Ноги сами собой подкосились и опустили меня обратно на стульчик.

– Что ж… – мужчина прочистил горло покашливанием. – Прямолинейно. Ценю. Как мужчина я тебе не интересен?

Я бессознательно скривилась.

Сколько ему лет? Пятьдесят? Шестьдесят? Я, конечно, в двадцать первом веке живу, и прекрасно осведомлена, что молодые девочки сейчас спят и видят найти себе богатого папика. Но с чего один из таких папиков решил, что я в числе этих девочек?!

Однако, подавив возмущение, я не стала дерзить и высказывать вслух свои мысли. Лишь сдержанно произнесла:

– Меня сейчас в принципе мужчины не интересуют, Альберт Юсупович. Прошу меня извинить, но отношения с кем бы то ни было я не рассматриваю вообще. По крайней мере в ближайшие несколько лет.

Я вновь прикусила язык, не завершив мысль. Потому что внутри родился еще один спазм. На этот раз еще более острый. Больной.

Ощущения от него скрыть не удалось.

– Понятно, – безрадостно протянули в ответ на мою реплику. А когда Альберт Юсупович справился со своей ущемленной гордостью и вновь посмотрел на меня, тут же спросил: – Татьяна, что случилось? Тебя всю перекосило.

– Ничего, – отозвалась я, а через миг застонала в голос. Не могла это контролировать. Вцепилась в столешницу ослабшими пальцами и согнулась на пополам.

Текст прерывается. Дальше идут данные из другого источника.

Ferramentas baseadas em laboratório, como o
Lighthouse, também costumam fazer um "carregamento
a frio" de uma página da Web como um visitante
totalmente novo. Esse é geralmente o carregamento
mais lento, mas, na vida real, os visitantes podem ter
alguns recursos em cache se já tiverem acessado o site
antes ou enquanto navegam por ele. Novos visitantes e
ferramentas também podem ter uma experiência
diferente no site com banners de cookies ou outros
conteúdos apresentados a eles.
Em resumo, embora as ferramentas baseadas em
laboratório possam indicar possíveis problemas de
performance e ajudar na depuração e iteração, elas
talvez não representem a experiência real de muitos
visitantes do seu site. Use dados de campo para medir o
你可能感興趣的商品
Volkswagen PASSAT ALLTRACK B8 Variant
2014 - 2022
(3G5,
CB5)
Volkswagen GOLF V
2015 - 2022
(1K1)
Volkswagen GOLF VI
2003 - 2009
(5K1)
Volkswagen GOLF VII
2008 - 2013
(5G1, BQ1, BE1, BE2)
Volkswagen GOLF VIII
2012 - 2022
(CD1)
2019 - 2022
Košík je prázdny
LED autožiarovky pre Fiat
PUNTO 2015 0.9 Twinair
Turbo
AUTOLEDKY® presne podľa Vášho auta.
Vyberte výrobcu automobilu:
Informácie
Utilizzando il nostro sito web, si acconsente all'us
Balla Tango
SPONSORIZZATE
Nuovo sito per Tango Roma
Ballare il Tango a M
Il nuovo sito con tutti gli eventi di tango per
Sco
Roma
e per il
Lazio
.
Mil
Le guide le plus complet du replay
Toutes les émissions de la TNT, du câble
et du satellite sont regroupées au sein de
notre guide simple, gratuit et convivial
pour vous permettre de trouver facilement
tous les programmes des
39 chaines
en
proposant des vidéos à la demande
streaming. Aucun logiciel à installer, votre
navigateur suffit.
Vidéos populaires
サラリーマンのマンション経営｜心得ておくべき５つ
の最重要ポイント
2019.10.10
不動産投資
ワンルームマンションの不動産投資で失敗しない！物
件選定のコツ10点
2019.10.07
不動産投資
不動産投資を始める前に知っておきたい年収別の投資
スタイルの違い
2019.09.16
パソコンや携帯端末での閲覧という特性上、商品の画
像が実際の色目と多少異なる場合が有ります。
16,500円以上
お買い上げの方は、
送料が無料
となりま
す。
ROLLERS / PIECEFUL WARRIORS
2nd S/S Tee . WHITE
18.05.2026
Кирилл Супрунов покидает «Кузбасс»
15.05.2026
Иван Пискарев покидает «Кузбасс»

Что было дальше я помню смутно. Суматоха. Крики Альберта Юсуповича, Маринкины причитания. В больницу меня доставила скорая. От едкой, разливающейся по телу боли, я находилась в полусознательном состоянии. И сейчас не волновала ни потеря работы, ни дальнейшие перспективы.

Только одна мысль шарахала в голове вспышкой молнии – пусть с моими крохами все будет хорошо.

Я мысленно упрашивала их потерпеть. Не спешить так рано на свет. Объясняла, что они еще слишком малы. Что у нас есть еще целых два месяца. И что я тоже безумно хочу их увидеть, но готова еще подождать.

Две торопливые крошки послушаться меня даже не думали, во всей красе явив свой скверный характер.

Мои малыши родились тем же вечером. В середине марта. Прожив в моем животе шесть полных месяцев и еще две недели.

О самостоятельных родах в такой ситуации не могло и речи идти. Врачи медлили до последнего, а когда поняли, что тянуть дальше времени нет – вкололи наркоз.

Мне казалось, что прошло не больше секунды, прежде чем я вновь открыла глаза. Что случилось? Неужели наркоз не подействовал? Я шевельнула ослабшей рукой и сразу ощутила изменения в теле.

– Где…? – прохрипела, продирая звуки через пересохшее горло. Санитарка, дежурившая в палате тут же засуетилась. Через мгновение внутрь вошел врач:

– Татьяна Юрьевна, вы не беспокойтесь, – с порога начал меня успокаивать, и сердце предательски дрогнуло. – Детей прямо сейчас обследует наш неонатолог. Патологий не выявлено. Но, сами понимаете, они сейчас слишком слабы. Нам пришлось поместить их в специальные инкубаторы для новорожденных, чтобы исключить дальнейшие осложнения. Четыре недели. Это минимум, который они должны будут там находиться.

Я плохо понимала, что мне пытаются втолковать. После наркоза мозг превратился в сладкую вату. Привстала на койке, опираясь на локоть.

– Я хочу… Я могу их увидеть? – с надеждой спросила. Доктор тепло улыбнулся в ответ.

– Вставать вам пока нельзя. Но я попрошу сестру найти кресло и сопроводить вас в крыло для новорожденных.

Тряхнув волосами, я поняла, что ни за что не найду сейчас подходящих слов благодарности.

Доктор ушел. Санитарка тоже куда-то пропала. Через пятнадцать минут донеслась возня из-за двери, и мое сердце в предвкушении вздрогнуло. Скоро. Уже совсем скоро я увижу своих малышей.